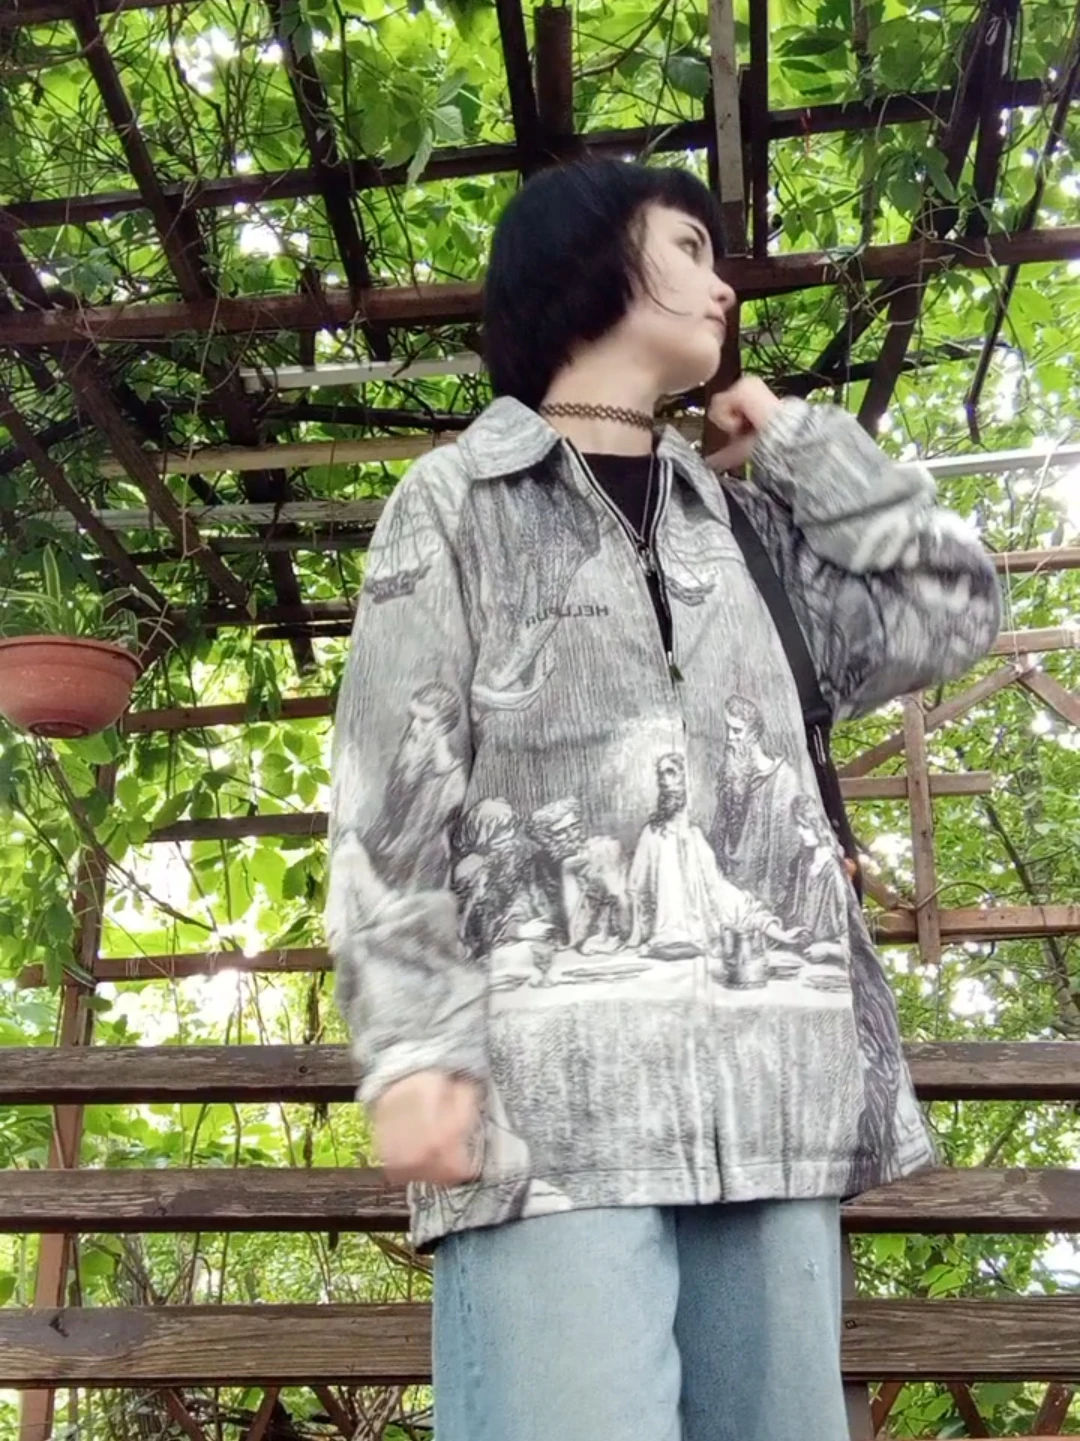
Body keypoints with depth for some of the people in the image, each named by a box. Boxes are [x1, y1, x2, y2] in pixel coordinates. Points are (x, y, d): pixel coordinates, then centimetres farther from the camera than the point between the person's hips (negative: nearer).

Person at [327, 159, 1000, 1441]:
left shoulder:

> _Problem to solve_
Reproduce the lines above verbatim, omitting the picture from your reply.

> _Answer box_
Body keypoints with depth for some of the people in the image, each named by a box. Boxes are [x1, y1, x2, y2] in pixel coordinates. Points are (x, y, d): pixel coordinates, then centimetres farther from the camera than the point between the person's hips (negative: nearer).

Person at [327, 159, 1000, 1441]:
left shoulder:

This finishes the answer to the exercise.